Our Founding Fathers believed in checks and balances - not only between the Executive, Legislative & Judicial branches of the federal government, but also between the feds and the states.  They instituted a system of dual sovereignty whereby certain enumerated powers were ceded to the feds and all other powers were retained by the states.  With the state legislatures electing the Senate, the Electoral College electing the President and the 9th and 10th amendments in the Bill of Rights they thought they had locked in the appropriate checks and balances on the feds...and they were wrong.  The history of our Country has been the continual acquisition of power by the feds at the expense of the states and the individual.

I concur with Wilmeth's opinion on the 17th amendment, but at least it was adopted according to the procedures of our Constitution.  With the rise of the "living Constitution" changes are being adopted by five or more politically connected lawyers (otherwise referred to as the Supreme Court) without the approval of the national legislature, the states or the people.

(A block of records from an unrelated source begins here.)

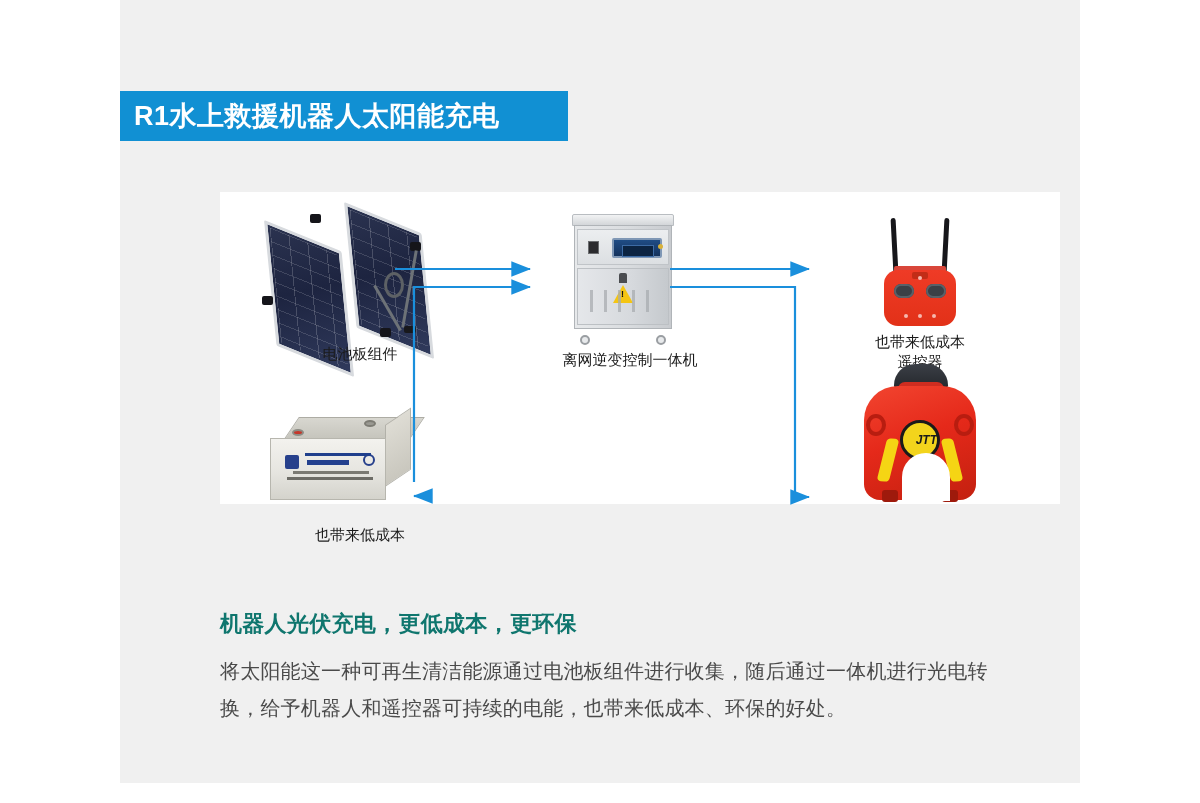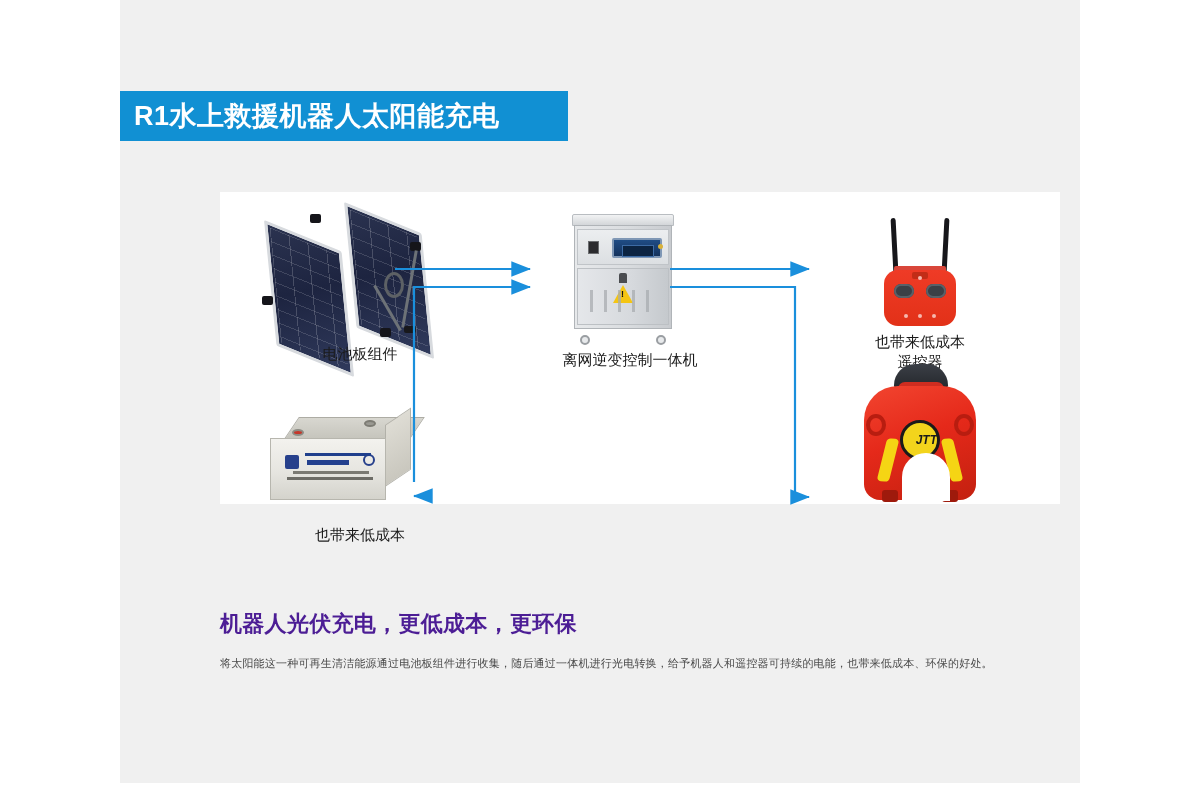--- a/index.html
+++ b/index.html
@@ -268,7 +268,7 @@
   
   #copy-block { position: absolute; left: 220px; top: 610px; width: 790px; }
   #copy-heading {
-    color: #4c1d95; font-size: 22px; font-weight: bold; line-height: 1.3;
+    color: #0f766e; font-size: 22px; font-weight: bold; line-height: 1.3;
     margin: 0 0 14px 0; letter-spacing: 0.3px;
   }
   #copy-body {

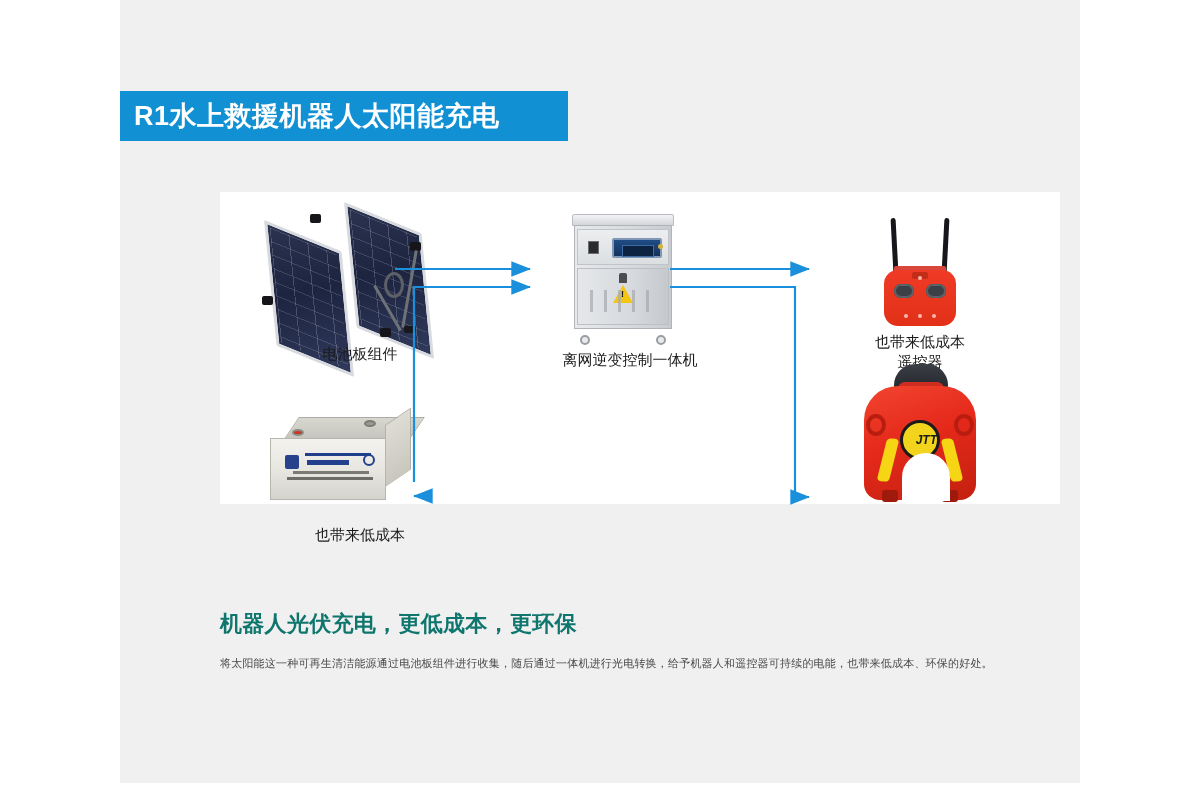--- a/index.html
+++ b/index.html
@@ -272,7 +272,7 @@
     margin: 0 0 14px 0; letter-spacing: 0.3px;
   }
   #copy-body {
-    color: #4a4a4a; font-size: 11px; line-height: 1.85; margin: 0;
+    color: #4a4a4a; font-size: 20px; line-height: 1.85; margin: 0;
     letter-spacing: 0.2px;
   }
 </style>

Furthermore, we have a curious situation where one branch of the federal government referees disagreements between the feds and the states; i.e. the feds have claimed a monopoly on determining any limitations on their power.  You can see how that has worked out.

Some states are now resurrecting the concept of Nullification, which was introduced by Thomas Jefferson and James Madison, and which challenges the fed's monopoly on interpreting the constitutionality of laws.  I wrote about this in the May issue of the New Mexico Stockman and I include that column in the next post.

4 comments:

Urlnotes said...

"We" could have entered our comments in either the Wilmeth or DuBois comments this morning. These two articles remind us why we looking for another source of news these days. There isn't a Sunday paper in the land that can duplicate the information that is coming out of The Westerner. The mistake Mr. DuBois is making is that he is streamlining his Sunday addition and it should be his flagship addition. He needs to become America's Sunday morning newspaper.

Anonymous said...

Well, here we go. Can your boy Bingaman pull his next trick off S.1028 or whatever the number is? He no longer has the House. In fact, he and Mr. Pearce probably don't exchange Christmas cards. He has the Senate, but what will it look like come the fall of 2012? He has the Acorn trained president, but where are the people of New Mexico. The Greens are going to pull out the stops on this one. This maybe their last hooray for a while. Can the little outpost in southern NM hold out?

Frank DuBois said...

Urlnotes, thank you for the compliment and your comments on the Sunday edition are well taken.

hoseyandhosey said...

Yehaw! You boys are kicking Ass! Line 'em up. Our odds are getting better and better! Yehaw!! Arriba arriba!